## [WHAT IS BEING ASKED]
Below is a set of entries; copy all of them exactly.
[WORKING DATA — start]
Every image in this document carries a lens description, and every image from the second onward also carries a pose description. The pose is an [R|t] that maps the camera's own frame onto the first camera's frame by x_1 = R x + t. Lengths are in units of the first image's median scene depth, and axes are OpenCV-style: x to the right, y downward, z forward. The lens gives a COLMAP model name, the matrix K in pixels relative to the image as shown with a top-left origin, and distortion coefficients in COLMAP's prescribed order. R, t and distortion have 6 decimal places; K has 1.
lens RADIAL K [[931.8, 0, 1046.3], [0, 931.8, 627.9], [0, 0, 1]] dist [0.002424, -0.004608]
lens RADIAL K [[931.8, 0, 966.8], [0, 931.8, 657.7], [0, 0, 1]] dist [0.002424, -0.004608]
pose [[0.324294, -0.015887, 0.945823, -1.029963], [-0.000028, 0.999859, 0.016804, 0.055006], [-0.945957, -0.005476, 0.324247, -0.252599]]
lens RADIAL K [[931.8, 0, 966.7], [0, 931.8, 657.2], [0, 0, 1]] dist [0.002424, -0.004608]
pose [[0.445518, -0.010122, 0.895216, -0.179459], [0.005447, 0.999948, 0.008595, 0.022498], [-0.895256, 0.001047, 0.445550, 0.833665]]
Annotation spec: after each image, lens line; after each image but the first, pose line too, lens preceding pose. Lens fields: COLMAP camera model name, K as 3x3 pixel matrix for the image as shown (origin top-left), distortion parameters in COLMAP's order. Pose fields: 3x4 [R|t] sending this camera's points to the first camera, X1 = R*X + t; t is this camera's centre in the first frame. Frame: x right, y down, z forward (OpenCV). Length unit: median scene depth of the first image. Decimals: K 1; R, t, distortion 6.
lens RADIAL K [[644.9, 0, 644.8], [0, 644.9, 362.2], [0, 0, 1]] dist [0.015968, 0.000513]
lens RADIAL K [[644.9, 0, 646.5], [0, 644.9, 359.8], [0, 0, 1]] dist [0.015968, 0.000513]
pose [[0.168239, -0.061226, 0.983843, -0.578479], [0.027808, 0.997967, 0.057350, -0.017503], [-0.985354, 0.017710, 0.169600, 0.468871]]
[WORKING DATA — finish]
## [RESULT OF THE TASK]
Every image in this document carries a lens description, and every image from the second onward also carries a pose description. The pose is an [R|t] that maps the camera's own frame onto the first camera's frame by x_1 = R x + t. Lengths are in units of the first image's median scene depth, and axes are OpenCV-style: x to the right, y downward, z forward. The lens gives a COLMAP model name, the matrix K in pixels relative to the image as shown with a top-left origin, and distortion coefficients in COLMAP's prescribed order. R, t and distortion have 6 decimal places; K has 1.
lens RADIAL K [[931.8, 0, 1046.3], [0, 931.8, 627.9], [0, 0, 1]] dist [0.002424, -0.004608]
lens RADIAL K [[931.8, 0, 966.8], [0, 931.8, 657.7], [0, 0, 1]] dist [0.002424, -0.004608]
pose [[0.324294, -0.015887, 0.945823, -1.029963], [-0.000028, 0.999859, 0.016804, 0.055006], [-0.945957, -0.005476, 0.324247, -0.252599]]
lens RADIAL K [[931.8, 0, 966.7], [0, 931.8, 657.2], [0, 0, 1]] dist [0.002424, -0.004608]
pose [[0.445518, -0.010122, 0.895216, -0.179459], [0.005447, 0.999948, 0.008595, 0.022498], [-0.895256, 0.001047, 0.445550, 0.833665]]
Annotation spec: after each image, lens line; after each image but the first, pose line too, lens preceding pose. Lens fields: COLMAP camera model name, K as 3x3 pixel matrix for the image as shown (origin top-left), distortion parameters in COLMAP's order. Pose fields: 3x4 [R|t] sending this camera's points to the first camera, X1 = R*X + t; t is this camera's centre in the first frame. Frame: x right, y down, z forward (OpenCV). Length unit: median scene depth of the first image. Decimals: K 1; R, t, distortion 6.
lens RADIAL K [[644.9, 0, 644.8], [0, 644.9, 362.2], [0, 0, 1]] dist [0.015968, 0.000513]
lens RADIAL K [[644.9, 0, 646.5], [0, 644.9, 359.8], [0, 0, 1]] dist [0.015968, 0.000513]
pose [[0.168239, -0.061226, 0.983843, -0.578479], [0.027808, 0.997967, 0.057350, -0.017503], [-0.985354, 0.017710, 0.169600, 0.468871]]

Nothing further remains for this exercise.